» Excerpt
Lastly, the stack-move test seemed to have been providing lifetime in bits instead of bytes, although now we optimize it regardless of that, so we didn't really have to fix that.

Full diff: https://github.com/llvm/llvm-project/pull/143782.diff

5 Files Affected:

(modified) llvm/lib/Transforms/Scalar/MemCpyOptimizer.cpp (+57-45)
(modified) llvm/test/Analysis/ScopedNoAliasAA/alias-scope-merging.ll (+11-9)
(modified) llvm/test/Transforms/MemCpyOpt/callslot_badaa.ll (+12-6)
(modified) llvm/test/Transforms/MemCpyOpt/memcpy-undef.ll (-2)
(modified) llvm/test/Transforms/MemCpyOpt/stack-move.ll (+4-11)

diff --git a/llvm/lib/Transforms/Scalar/MemCpyOptimizer.cpp b/llvm/lib/Transforms/Scalar/MemCpyOptimizer.cpp
index 960001bf880c6..fc439be40521a 100644
--- a/llvm/lib/Transforms/Scalar/MemCpyOptimizer.cpp
+++ b/llvm/lib/Transforms/Scalar/MemCpyOptimizer.cpp
@@ -1366,56 +1366,65 @@ bool MemCpyOptPass::processMemSetMemCpyDependence(MemCpyInst *MemCpy,
 
 /// Determine whether the pointer V had only undefined content (due to Def) up
 /// to the given Size, either because it was freshly alloca'd or started its
-/// lifetime.
-static bool hasUndefContents(MemorySSA *MSSA, BatchAAResults &AA, Value *V,
-                             MemoryDef *Def, Value *Size) {
-  if (MSSA->isLiveOnEntryDef(Def))
-    return isa<AllocaInst>(getUnderlyingObject(V));
-
-  if (auto *II = dyn_cast_or_null<IntrinsicInst>(Def->getMemoryInst())) {
-    if (II->getIntrinsicID() == Intrinsic::lifetime_start) {
-      auto *LTSize = cast<ConstantInt>(II->getArgOperand(0));
-
-      if (auto *CSize = dyn_cast<ConstantInt>(Size)) {
-        if (AA.isMustAlias(V, II->getArgOperand(1)) &&
-            LTSize->getZExtValue() >= CSize->getZExtValue())
-          return true;
-      }
+/// lifetime by walking the MSSA graph.

» Information given
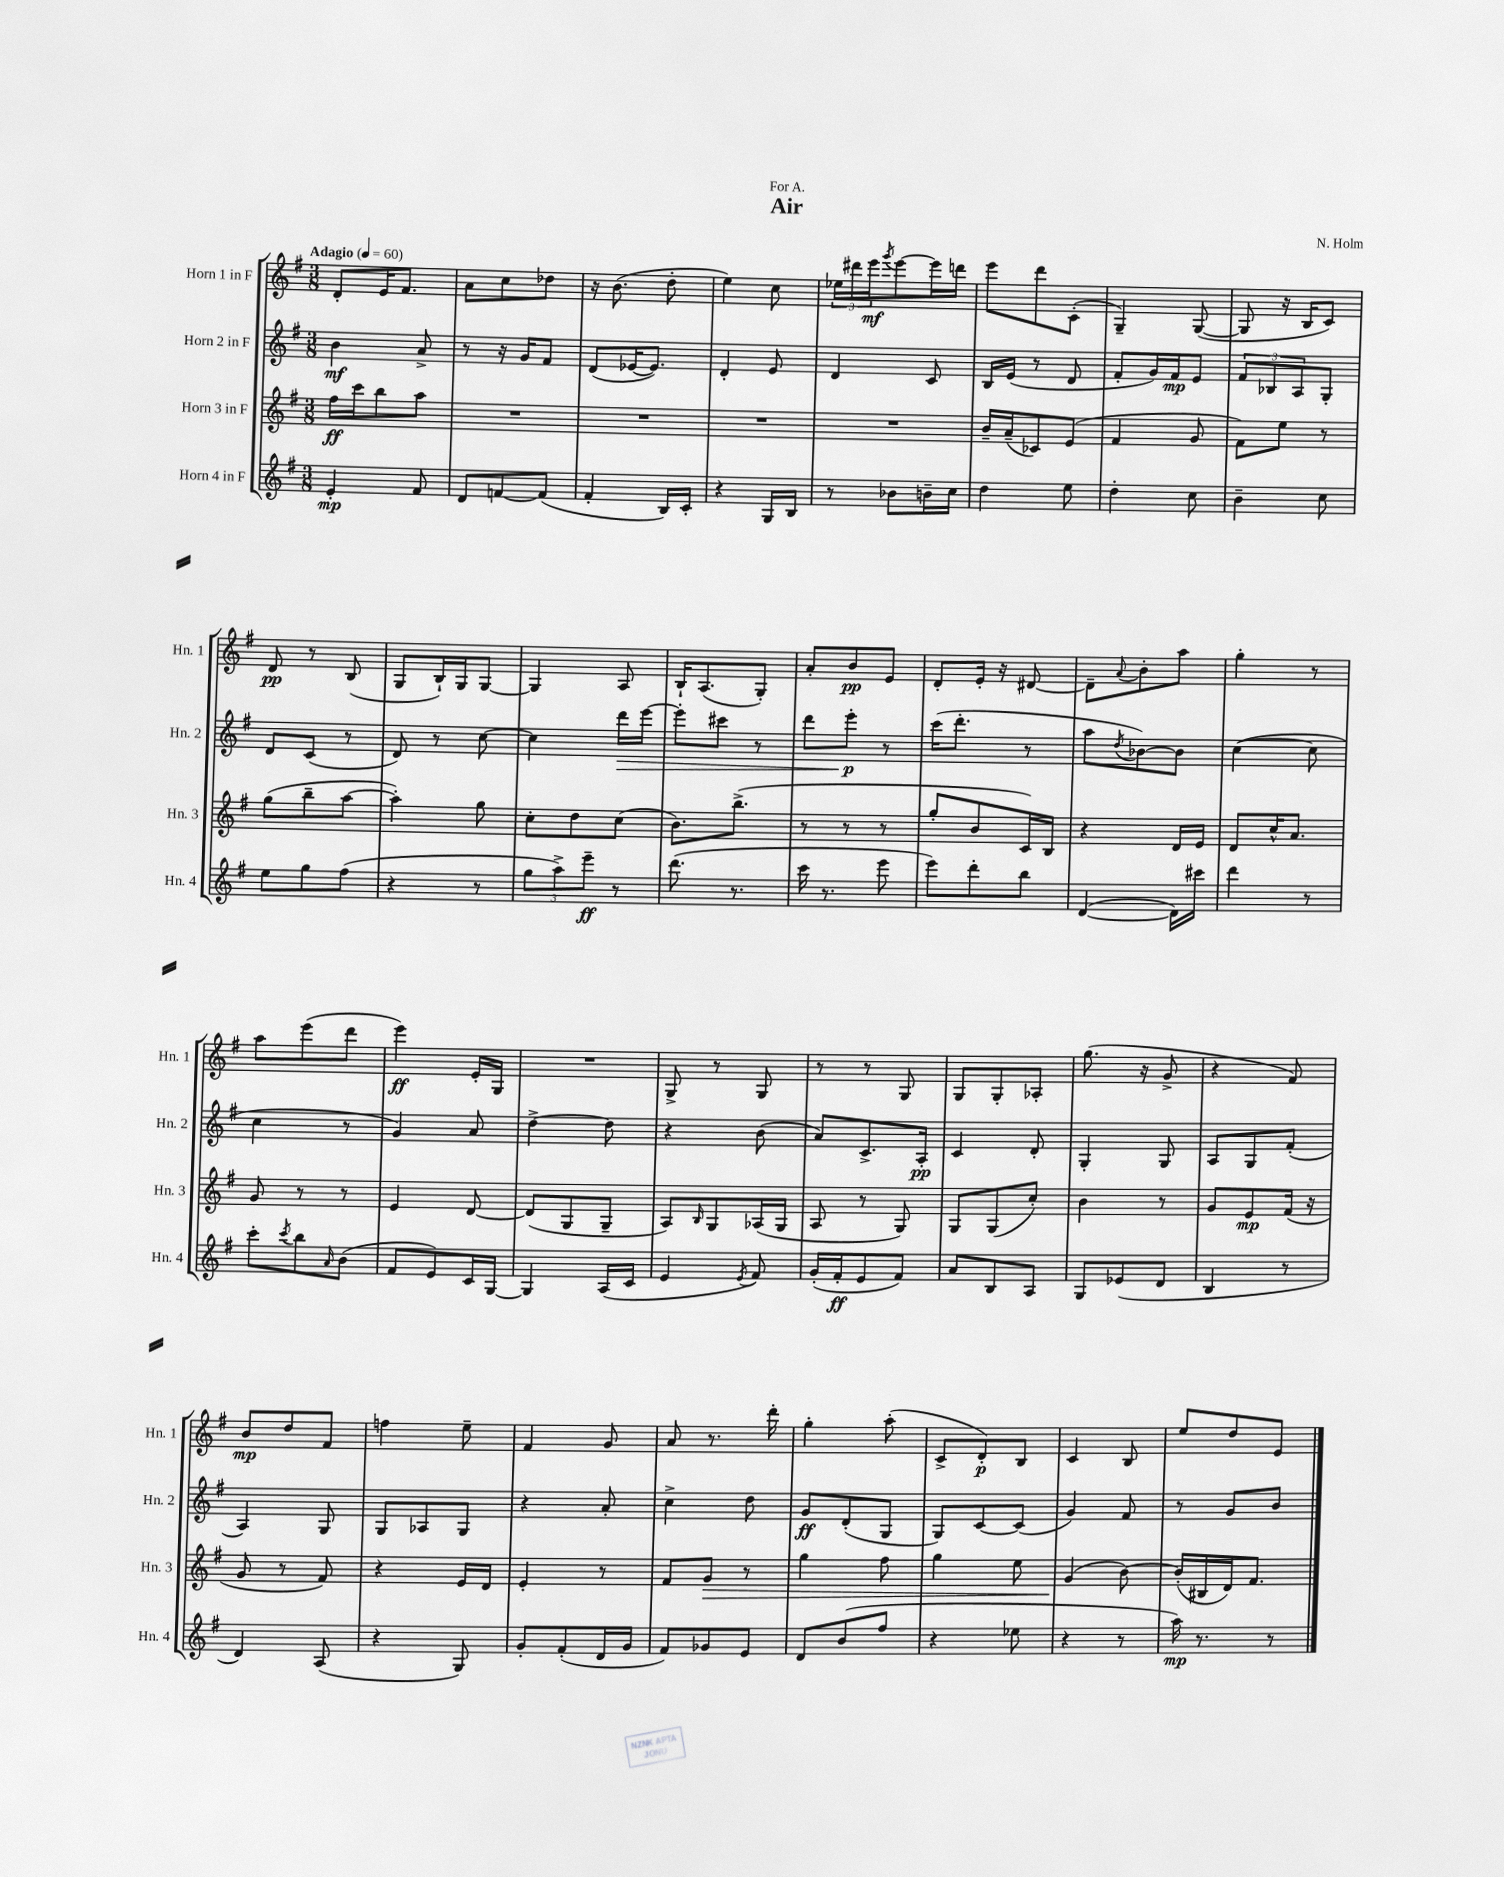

**kern	**kern	**kern	**kern
*staff4	*staff3	*staff2	*staff1
*clefG2	*clefG2	*clefG2	*clefG2
*k[f#]	*k[f#]	*k[f#]	*k[f#]
*M3/8	*M3/8	*M3/8	*M3/8
*MM60	*MM60	*MM60	*MM60
4e'/	16ff#\LL	4b\	8d'/L
.	16ccc\J	.	.
.	8bb\	.	16e/K
.	.	.	8.f#/J
8f#/	8aa\J	8a^/	.
=	=	=	=
8d/L	4.r	8r	8a\L
[8f/	.	16r	8cc\
.	.	16g/LK	.
(8f/]J	.	8f#/J	8dd-\J
=	=	=	=
4f#'/	4.r	(8d/L	16r
.	.	.	(8.b\
.	.	[16e-/K	.
.	.	8.e-/]J)	.
16B/LL)	.	.	8dd'\
16c'/JJ	.	.	.
=	=	=	=
4r	4.r	4d'/	4ee\)
16G/LL	.	8e/	8cc\
16B/JJ	.	.	.
=	=	=	=
8r	4.r	4d/	24ee-\LL
.	.	.	24ddd#\
.	.	.	24eee\J
.	.	.	8qggg/
8b-\L	.	.	[8eee\
16b~\L	.	8c/	16eee\]L
16cc\JJ	.	.	16ddd\JJ
=	=	=	=
4dd\	16b~/LL	16B/LL	8eee\L
.	(16a~/J	(16e/JJ	.
.	8c-/)	8r	8ddd\
8ee\	(8e/J	8d/	(8c'\J
=	=	=	=
4dd'\	4f#/	8f#'/L	4G~/)
.	.	16g/L)	.
.	.	16f#/J	.
8cc\	8g/	8e/J	([8G/
=	=	=	=
4b~\	8f#\L)	12f#/L	8G/]
.	.	12B-/	.
.	8ee\J	.	16r
.	.	12A/	.
.	.	.	16B/LK
8cc\	8r	8G'/J	8c/J)
=	=	=	=
8ee\L	(8gg\L	8d/L	8d/
8gg\	8bb~\	(8c/J	8r
(8ff#\J	[8aa\J	8r	(8B/
=	=	=	=
4r	4aa'\])	8d/)	8G/L
.	.	8r	16B`/L)
.	.	.	16G/J
8r	8gg\	[8cc\	[8G/J
=	=	=	=
12gg\L	8cc'\L	4cc\]	4G/]
12aa^\)	.	.	.
.	8dd\	.	.
12eee~\J	.	.	.
8r	(8cc\J	16ddd\LL	8A/
.	.	[16eee\JJ	.
=	=	=	=
(8.ddd\	8.b\L)	8eee'\]L	16B`/LK
.	.	.	(8.A/
.	.	8ccc#\J	.
8.r	(8.bb^\J	.	.
.	.	8r	8G'/J)
=	=	=	=
16ccc\	8r	8ddd\L	8a'/L
8.r	.	.	.
.	8r	8eee'\J	8b/
8eee\	8r	8r	8e/J
=	=	=	=
8eee\L)	8gg'/L	(16ccc\LK	8d'/L
.	.	8.ddd'\J	.
8ddd'\	8b/	.	16e'/Jk
.	.	.	16r
8bb\J	16c/L)	8r	[8d#/
.	16B/JJ	.	.
=	=	=	=
([4d/	4r	8aa\L	8d#~\]L
.	.	8qdd/	8qqa/
.	.	[8b-\)	8b'\
16d\]LL)	16d/LL	8b-\]J	8aa\J
16ccc#\JJ	16e/JJ	.	.
=	=	=	=
4ddd\	8d/L	([4cc\	4gg'\
.	16cc^^/K	.	.
.	8.a/J	.	.
8r	.	8cc\]	8r
=	=	=	=
8ccc'\L	8g/	4cc\	8aa\L
8qccc/	.	.	.
8bb\	8r	.	(8eee\
16qqa/	.	.	.
(8b\J	8r	8r	8ddd\J
=	=	=	=
8f#/L	4e/	4g/)	4eee\)
8e/)	.	.	.
16c/L	[8d/	8a/	16e'/LL
[16G/JJ	.	.	16G/JJ
=	=	=	=
4G/]	(8d/]L	[4dd^\	4.r
.	8G/	.	.
(16A/LL	8G~/J	8dd\]	.
16c/JJ	.	.	.
=	=	=	=
4e/	8A/L)	4r	8G^/
.	16qqB/	.	.
.	8G/	.	8r
8qe/	.	.	.
8f#/)	(16A-/L	(8b\	8G/
.	16G/JJ	.	.
=	=	=	=
(16g'/LL	8A/	8a/L)	8r
16f#'/J	.	.	.
8e/	8r	8.c^/	8r
8f#/J)	8G/)	.	8G/
.	.	16A'/Jk	.
=	=	=	=
8a/L	8G/L	4c/	8G/L
8B/	(8G/	.	8G'/
8A/J	8cc'/J)	8d'/	8A-'/J
=	=	=	=
8G/L	4b\	4G'/	(8.gg\
(8e-/	.	.	.
.	.	.	16r
8d/J	8r	8G/	8g^/
=	=	=	=
4B/	8g/L	8A/L	4r
.	8e/	8G/	.
8r	(16f#/Jk	(8f#'/J	8f#/)
.	16r	.	.
=	=	=	=
4d/)	8g/	4A/)	8b/L
.	8r	.	8dd/
(8A/	8f#/)	8G/	8f#/J
=	=	=	=
4r	4r	8G/L	4ff\
.	.	8A-/	.
8G/)	16e/LL	8G/J	8ee~\
.	16d/JJ	.	.
=	=	=	=
8g'/L	4e'/	4r	4f#/
(8f#'/	.	.	.
16d/L	8r	8a'/	8g/
16g/JJ	.	.	.
=	=	=	=
8f#/L)	8f#/L	4cc^\	8a/
8g-/	8g/J	.	8.r
8e/J	8r	8dd\	.
.	.	.	16ddd'\
=	=	=	=
8d/L	4gg\	8g/L	4gg'\
(8b/	.	(8d'/	.
8ff#/J	8ff#\	8G/J	(8aa'\
=	=	=	=
4r	4gg\	8G/L)	8c^/L
.	.	[8c/	8d'/)
8ee-\	8ee\	(8c/]J	8B/J
=	=	=	=
4r	(4g/	4g/)	4c/
8r	[8b\)	8f#/	8B/
=	=	=	=
16aa\)	(16b'/]LL	8r	8ee/L
8.r	16B#/	.	.
.	16d/J)	8g/L	8dd/
.	8.f#/J	.	.
8r	.	8b/J	8e/J
==	==	==	==
*-	*-	*-	*-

» Short task
In the excerpt on the MemCpyOptimizer change, which unit did the stack-move test seem to have been using to provide lifetime, instead of bytes?

» Result
Bits.